This looks completely broken to me. You do a "kobject_put()" and then
after you've dropped that last use, you wait for the completion of
something that may already have been free'd.

Wtf? Am I missing something?

Linus

On Tue, Jan 7, 2014 at 12:01 PM, Mikulas Patocka <[email protected]> wrote:
>
>
> On Mon, 6 Jan 2014, Mike Snitzer wrote:
>
>> On Mon, Jan 06 2014 at 1:55pm -0500,
>> Mikulas Patocka <[email protected]> wrote:
>>
>> >
>> >
>> > On Sun, 5 Jan 2014, Greg Kroah-Hartman wrote:
>> >
>> > > On Sun, Jan 05, 2014 at 05:43:56PM +0100, Bart Van Assche wrote:
>> > > > On 01/04/14 19:06, Mikulas Patocka wrote:
>> > > > > - if (t && !t->release)
>> > > > > - pr_debug("kobject: '%s' (%p): does not have a release() "
>> > > > > - "function, it is broken and must be fixed.\n",
>> > > > > - kobject_name(kobj), kobj);
>> > > > > -
>> > > >
>> > > > Has it been considered to issue a warning if no release function has
>> > > > been defined and free_completion == NULL instead of removing the above
>> > > > debug message entirely ? I think even with this patch applied it is
>> > > > still wrong to invoke kobject_put() on an object without defining a
>> > > > release function.
>> > >
>> > > This patch isn't going to be applied, and I've reverted the original
>> > > commit, so there shouldn't be any issues anymore with this code.
>> >
>> > Why? This patch does the same thing as
>> > eee031649707db3c9920d9498f8d03819b74fc23, but it's smaller. So why did you
>> > accept eee031649707db3c9920d9498f8d03819b74fc23 and not this?
>> >
>> > The code to wait for kobject destruction using completion already exists
>> > in cpufreq_sysfs_release, cpuidle_sysfs_release,
>> > cpuidle_state_sysfs_release, cpuidle_driver_sysfs_release,
>> > ext4_sb_release, ext4_feat_release, f2fs_sb_release (these are the only
>> > kobject users that are correct w.r.t. module unloading), so if you accept
>> > this patch, you can simplify them to use kobject_put_wait.
>>
>> Hi Mikulas,
>>
>> Please just submit a DM-only patch that follows the same racey pattern
>> of firing a completion from the kobj_type .release method in dm_mod.
>> I'll get it queued up for 3.14.
>>
>> If/when we gets reports of a crash due to dm_mod unload racing with
>> kobject_put we can revisit this.
>>
>> Thanks,
>> Mike
>
> Here I'm sending dm-only patch.
>
>
>
> dm: wait until kobject is destroyed
>
> There may be other parts of the kernel taking reference to the dm kobject.
> We must wait until they drop the references before deallocating the md
> structure.

■ **TASK INSTRUCTIONS**
A. Answer these from the email thread above:
(i) Which call does Linus say is made before the wait for completion?
(ii) What does Greg Kroah-Hartman say he has done with the original commit?
(iii) For which release does Mike say he will queue up a DM-only patch?
B. Pick out every line in the records below that contains the string "bloß".

■ **DATA FOR PROCESSING**
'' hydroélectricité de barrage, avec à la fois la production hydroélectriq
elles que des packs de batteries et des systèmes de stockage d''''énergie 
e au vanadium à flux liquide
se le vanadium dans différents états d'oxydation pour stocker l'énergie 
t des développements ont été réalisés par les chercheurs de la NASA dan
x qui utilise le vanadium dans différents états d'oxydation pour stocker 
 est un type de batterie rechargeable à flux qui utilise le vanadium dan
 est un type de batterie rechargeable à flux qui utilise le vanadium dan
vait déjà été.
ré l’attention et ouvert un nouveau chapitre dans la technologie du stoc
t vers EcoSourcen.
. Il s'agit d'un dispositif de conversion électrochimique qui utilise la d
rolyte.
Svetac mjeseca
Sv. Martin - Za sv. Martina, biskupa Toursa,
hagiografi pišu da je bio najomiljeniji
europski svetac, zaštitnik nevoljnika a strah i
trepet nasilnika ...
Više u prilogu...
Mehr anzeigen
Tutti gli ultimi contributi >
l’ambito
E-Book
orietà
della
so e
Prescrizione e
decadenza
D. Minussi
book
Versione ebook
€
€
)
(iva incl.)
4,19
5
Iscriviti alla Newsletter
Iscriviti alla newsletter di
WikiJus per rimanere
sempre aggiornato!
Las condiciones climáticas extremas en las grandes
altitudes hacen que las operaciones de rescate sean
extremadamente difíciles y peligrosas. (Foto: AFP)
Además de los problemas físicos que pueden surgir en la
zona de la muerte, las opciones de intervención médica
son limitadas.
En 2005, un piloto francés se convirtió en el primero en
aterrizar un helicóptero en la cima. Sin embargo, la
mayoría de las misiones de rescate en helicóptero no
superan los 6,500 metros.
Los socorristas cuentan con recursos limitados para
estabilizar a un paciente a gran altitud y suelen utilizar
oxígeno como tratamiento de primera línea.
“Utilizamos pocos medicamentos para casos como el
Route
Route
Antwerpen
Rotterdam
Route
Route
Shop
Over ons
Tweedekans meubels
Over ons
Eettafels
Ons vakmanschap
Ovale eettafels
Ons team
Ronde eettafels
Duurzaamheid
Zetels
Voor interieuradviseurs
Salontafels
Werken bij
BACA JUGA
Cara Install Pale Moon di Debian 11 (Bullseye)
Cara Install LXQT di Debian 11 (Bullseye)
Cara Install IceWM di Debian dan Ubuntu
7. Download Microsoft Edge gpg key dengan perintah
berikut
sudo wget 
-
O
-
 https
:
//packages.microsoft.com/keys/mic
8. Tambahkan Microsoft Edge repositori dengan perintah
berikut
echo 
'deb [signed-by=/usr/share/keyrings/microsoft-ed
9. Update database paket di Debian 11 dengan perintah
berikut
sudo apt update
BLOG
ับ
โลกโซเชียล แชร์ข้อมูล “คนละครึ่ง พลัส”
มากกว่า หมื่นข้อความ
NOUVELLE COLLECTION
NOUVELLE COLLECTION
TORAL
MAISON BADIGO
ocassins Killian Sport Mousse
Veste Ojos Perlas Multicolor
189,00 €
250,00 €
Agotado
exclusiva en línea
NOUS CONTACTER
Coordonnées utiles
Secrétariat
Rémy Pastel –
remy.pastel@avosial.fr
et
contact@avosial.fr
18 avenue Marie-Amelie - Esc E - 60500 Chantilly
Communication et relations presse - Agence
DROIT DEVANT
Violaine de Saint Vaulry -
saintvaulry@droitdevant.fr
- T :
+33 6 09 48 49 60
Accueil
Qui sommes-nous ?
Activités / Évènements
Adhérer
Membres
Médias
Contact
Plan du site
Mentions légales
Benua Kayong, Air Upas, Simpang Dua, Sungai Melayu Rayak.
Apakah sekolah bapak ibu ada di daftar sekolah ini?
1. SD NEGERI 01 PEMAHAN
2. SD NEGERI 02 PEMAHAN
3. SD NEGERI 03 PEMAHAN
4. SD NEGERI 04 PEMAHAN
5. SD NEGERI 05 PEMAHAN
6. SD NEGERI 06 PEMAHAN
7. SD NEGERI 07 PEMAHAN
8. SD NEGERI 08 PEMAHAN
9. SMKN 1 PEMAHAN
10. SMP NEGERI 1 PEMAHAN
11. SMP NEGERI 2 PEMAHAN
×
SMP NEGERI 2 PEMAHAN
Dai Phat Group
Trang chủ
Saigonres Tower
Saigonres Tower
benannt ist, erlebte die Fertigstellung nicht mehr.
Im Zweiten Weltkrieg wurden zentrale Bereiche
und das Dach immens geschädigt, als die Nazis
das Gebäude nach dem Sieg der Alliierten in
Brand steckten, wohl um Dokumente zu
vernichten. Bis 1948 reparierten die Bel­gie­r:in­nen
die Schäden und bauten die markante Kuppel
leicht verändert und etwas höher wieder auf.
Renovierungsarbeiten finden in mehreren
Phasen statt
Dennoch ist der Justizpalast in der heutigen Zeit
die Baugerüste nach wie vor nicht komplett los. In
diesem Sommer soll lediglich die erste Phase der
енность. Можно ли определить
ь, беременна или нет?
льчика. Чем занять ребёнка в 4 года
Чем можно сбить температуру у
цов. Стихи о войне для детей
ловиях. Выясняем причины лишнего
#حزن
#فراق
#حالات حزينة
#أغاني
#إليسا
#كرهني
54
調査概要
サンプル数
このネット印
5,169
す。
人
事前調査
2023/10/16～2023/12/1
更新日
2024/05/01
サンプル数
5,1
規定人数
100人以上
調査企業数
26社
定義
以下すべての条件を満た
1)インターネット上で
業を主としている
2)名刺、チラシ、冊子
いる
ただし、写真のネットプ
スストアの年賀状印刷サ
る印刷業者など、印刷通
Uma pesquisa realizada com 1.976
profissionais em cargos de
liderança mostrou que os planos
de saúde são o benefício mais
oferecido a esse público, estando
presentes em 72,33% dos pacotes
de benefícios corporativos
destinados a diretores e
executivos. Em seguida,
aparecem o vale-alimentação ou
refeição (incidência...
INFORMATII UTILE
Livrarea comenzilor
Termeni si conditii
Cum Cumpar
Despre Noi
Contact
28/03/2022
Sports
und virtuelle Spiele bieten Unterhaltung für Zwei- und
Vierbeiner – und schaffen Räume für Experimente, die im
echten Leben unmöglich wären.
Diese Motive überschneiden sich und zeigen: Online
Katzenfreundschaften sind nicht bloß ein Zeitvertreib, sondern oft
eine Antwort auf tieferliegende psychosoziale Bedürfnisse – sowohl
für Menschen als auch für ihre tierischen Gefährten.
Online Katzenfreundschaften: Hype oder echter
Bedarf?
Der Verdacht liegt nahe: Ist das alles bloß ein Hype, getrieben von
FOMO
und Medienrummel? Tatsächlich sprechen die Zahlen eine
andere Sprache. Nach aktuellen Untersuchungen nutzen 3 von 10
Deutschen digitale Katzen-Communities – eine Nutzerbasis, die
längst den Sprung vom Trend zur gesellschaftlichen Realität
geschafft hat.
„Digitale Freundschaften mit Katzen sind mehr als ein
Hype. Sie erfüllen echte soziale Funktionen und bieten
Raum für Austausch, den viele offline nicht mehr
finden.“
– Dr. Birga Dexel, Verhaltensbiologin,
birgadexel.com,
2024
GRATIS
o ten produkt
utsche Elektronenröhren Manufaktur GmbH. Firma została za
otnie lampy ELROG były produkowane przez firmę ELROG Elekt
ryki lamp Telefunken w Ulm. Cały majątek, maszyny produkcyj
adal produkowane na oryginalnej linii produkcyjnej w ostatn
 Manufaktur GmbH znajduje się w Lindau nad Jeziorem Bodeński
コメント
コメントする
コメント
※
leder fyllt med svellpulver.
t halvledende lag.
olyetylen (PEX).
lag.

■ **EXERCISE RESULTS**
A.
(i) kobject_put()
(ii) He reverted it.
(iii) 3.14

B.
Katzenfreundschaften sind nicht bloß ein Zeitvertreib, sondern oft
Der Verdacht liegt nahe: Ist das alles bloß ein Hype, getrieben von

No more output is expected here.